Tiago démarra sa moto et se dirigea vers le Fight club. Il venait de sonner une heure du matin et les rues étaient presque vides. Le repère clandestin où ils menaient leurs combats nocturnes était implanté dans le sous-sol d’un bar situé vers la sortie de la ville. Pour ceux qui ne faisaient pas partie de la confidence, il s’agissait juste d’un bar qui restait ouvert toute la nuit mais pour les initiés, c’était tout autre chose. Un autre monde existait en bas et il suffisait de connaitre le mot de passe. Un garde était toujours debout dans le couloir qui menait vers les toilettes et une porte rouge était située au fond du couloir. Elle ressemblait plus à une sorte de décoration qu’à une vraie porte et pour l’ouvrir il fallait entrer un code. Tiago s’était avancé, avait salué le garde en lui glissant le mot de passe. Il avait alors pu avancer vers la porte pour entrer son code et rejoindre le sous-sol. Il y avait près d’une cinquantaine de personnes mais Tiago savait exactement où trouver son ami. Il avança vers lui et le trouva debout avec Safi.
- Tu n’avais pas dit que tu viendrais aujourd’hui, s’étonna Safi. D’habitude les mercredis tu as un programme bien différent. Il se passe quoi ? Tu t’es disputé avec ta chère Yamina ?
- Je crois qu’ils sont un peu en froid, appuya Théo.
- C’est normal, ça se voit que leur relation a un peu évolué et qu’ils réalisent enfin que cette soi-disant amitié n’est qu’une façade. Ça se voit que vous êtes amoureux.
- Vous ne pouvez pas vous taire un instant ? Affirma Tiago agacé.
- Tu m’avais dit que tu venais avec un adversaire pour Marcus. Ça fait un moment qu’il attend.
- C’est moi l’adversaire.
- Qu’est-ce-que tu racontes ? ça fait des mois que tu ne t’es pas battu. Tu as beau être le meilleur mais tout ce temps passé au repos risque d’agir sur toi. Il est hors de question que je parie sur toi mon frère.
- Je sais, je ne pense pas gagner mais j’ai besoin de me battre, j’ai besoin d’évacuer cette rage.
- Encore une de ces envies de te faire du mal ?
- Que racontes-tu ?
- Yamina m’a dit pour ta jambe.
- Il faut toujours qu’elle se mêle de tout.

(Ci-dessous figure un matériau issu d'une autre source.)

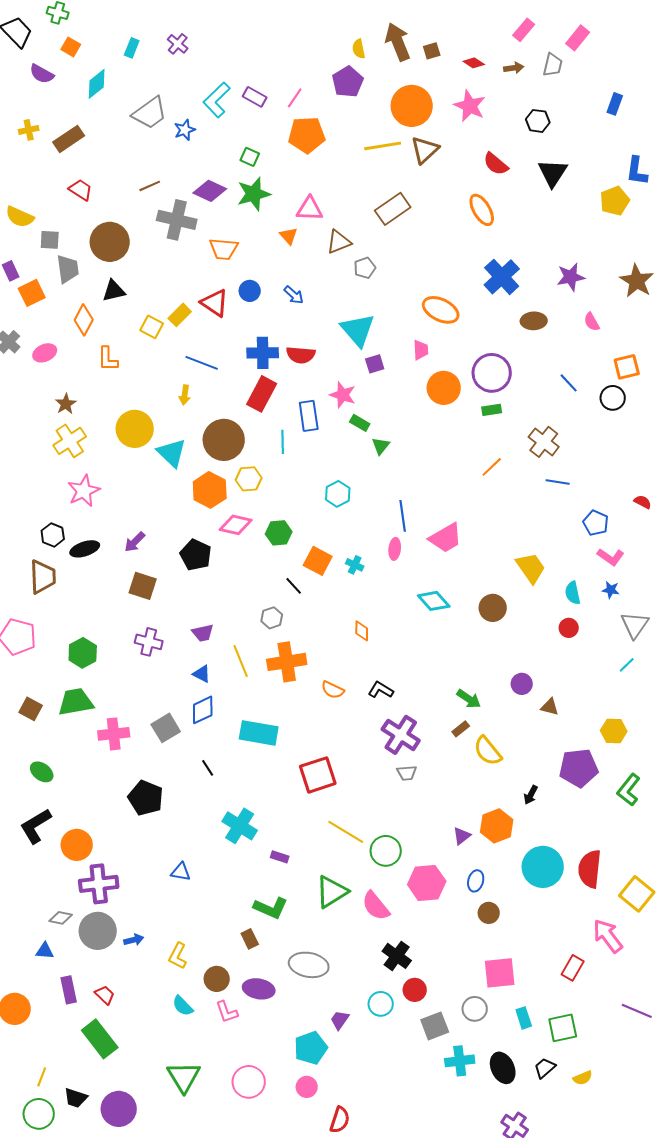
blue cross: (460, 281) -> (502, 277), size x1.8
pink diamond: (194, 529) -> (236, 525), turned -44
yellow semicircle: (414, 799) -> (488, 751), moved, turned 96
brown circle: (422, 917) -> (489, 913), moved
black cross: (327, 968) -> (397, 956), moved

- Elle s’inquiète pour toi et je pense qu’il est temps que tu lui dises. Je pensais que c’était fini tout ça mais si ça recommence tu dois lui dire.
- Dis-moi Théo, est-ce-que j’ai l’air d’aller mal ?
- Non mais ça pourrait très vite recommencer.
- Si tu veux affronter Marcus c’est le moment, informa Safi. C’est moi qui vais arbitrer le combat et je crois que c’est le moment. Regarde la foule, ils ont hâte de voir l’ancien champion se mesurer au nouveau.
- Que dois-je faire Tiago ? Demanda Théo.
- Parie sur Marcus.
Tiago rejoignit Marcus sur le ring et la foule commença à s’agiter. Il donna le premier coup et après quelques minutes, il n’arrivait plus à en donner. Marcus avait pris le dessus et l’avait mis à terre. Il enchainait les coups de pied et se faisait encourager par son public. Théo priait pour que son ami déclare forfait mais il semblait prendre plaisir à se laisser battre. Au bout d’un moment, remarquant qu’il était presque inconscient et que Marcus ne semblait pas vouloir arrêter, Safi siffla la fin de l’affrontement. Théo courut alors et aida son ami à quitter le ring. Accompagnés par des huées et quelques lancés d’objets ils prirent la porte laissant Safi terminer son travail.